Matrix AirShare exists because private aviation has drifted toward serving only the wealthiest tier — while a large, underserved group of financially successful people burns hours in traffic, wondering why no one's built a sensible alternative.
"I built this program because nothing existed to service anyone but the wealthiest billionaires — and I thought, why should they be the only ones who could bypass that horrible 4½-hour drive on I-95 or the LIE?"Dan Dicker · Founder & Principal
If you've priced a NetJets or Flexjet share, you know the math doesn't work unless you're flying 200+ hours a year or have nine figures in the bank. If you've tried charter, you know the availability uncertainty and peak-day pricing make it unreliable as a regular solution. And sole ownership — the hangar, the maintenance, the insurance, the pilot logistics — is a second job you didn't sign up for.
Matrix AirShare was designed to occupy the space between all of those. True equity co-ownership under Part 91, professionally managed, with a deliberately small group of owners — 10 across two aircraft — so the math on availability actually works. No points. No memberships. No 16 owners sharing a single tail.
Our flagship aircraft is the Beechcraft Bonanza G36 — Six seats arranged in club formation for maximum comfort, a modern Garmin G1000 panel and a massive right-side entry/baggage door. The proven choice for high-performance single piston airplanes - 75 years of continuous production, the deepest parts and service ecosystem and impeccable dispatch reliability. the IO-550 Continental is an equally proven powerplant, delivering speed, reliability and reasonable maintenance costs. Built perfectly for the 150–500 NM Northeast band where second-home runs, college visits, and regional business hops happen — the missions where a well-flown piston is every bit as effective as a turboprop, at meaningfully lower cost. The second aircraft is already being considered, likely a utility-class single in the Cessna 206 class, designed to complement the G36 with greater useful load for the family-and-gear weekend run, in the same 150–500 NM operating envelope. The manager calls it; founding owners' actual missions are what shape the call. If the group's flying genuinely needs a different airframe, we consider that instead. The plane gets built around the people, not the other way around.
This program is being assembled deliberately, one tail at a time. Founding owners enter when preferences are still being weighted, scheduling capacity is at its most generous, and the second aircraft is still in design. As the founding group fills, a second tail enters the fleet to extend capacity rather than crowd it. Later owners join into a configuration that's already largely set. Being early is part of what makes founder status meaningful.
This isn't a compromise product for people who can't afford better.
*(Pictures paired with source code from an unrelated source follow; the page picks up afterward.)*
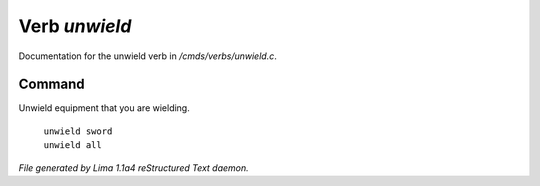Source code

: Verb *unwield*
***************

Documentation for the unwield verb in */cmds/verbs/unwield.c*.

Command
=======

Unwield equipment that you are wielding.

 |  ``unwield sword``
 |  ``unwield all``

.. TAGS: RST



*File generated by Lima 1.1a4 reStructured Text daemon.*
It's the right tool, intelligently structured, for people who run the numbers and make rational decisions — which is exactly the kind of owner we're looking for.
On similar Northeast missions, Matrix AirShare targets an all-in cost roughly 85% below light jet share programs.
10 owners across two aircraft. Traditional fractional programs run 16+ owners per tail. Our ratio is engineered for a 98% mission success rate.
You hold an undivided equity interest in the aircraft. Real ownership with real governance rights, not hours in an account that expire.
Aircraft #1: the Beechcraft Bonanza G36 — identified, ready to close once the founding group is in place. Aircraft #2: a utility-class single in the Cessna 206 class — being shaped with founding owner input. Founders enter while these decisions are still live.
Matrix AirShare is supported by professionals across flight operations, maintenance, insurance, and program governance — each accountable for a specific domain critical to owner safety and fleet reliability.
Co-ownership only works when expectations are clear and economics are grounded in real-world experience. Matrix AirShare is structured around four commitments:
Acquisition, fixed, and variable costs are separated so owners see exactly where every dollar goes. Flight charges — pilot pay, fuel, maintenance, engine and prop reserves — are 100% pass-through. The management company doesn't make a dime on the flight portion of operations. You pay what it costs to fly the airplane, with reserves funded transparently for future engine, prop, and major maintenance. No hidden margin, no surprises.
Piston aircraft are extraordinary tools when flown within their weather and performance envelopes. We emphasize conservative go/no-go decision-making and contingency planning across all operations.
The management company makes no money based on how much you fly. Our compensation is the monthly management fee — earned when the program runs well, the aircraft are safe, and the operation is efficient. No incentive to push utilization. No incentive to cut corners on maintenance or pilot quality. We make money when the program runs well — never on how much you fly.
From day one, owners know where the aircraft will be based, how scheduling works, how crew is managed, and what the exit provisions look like. No ambiguity about what you're buying into.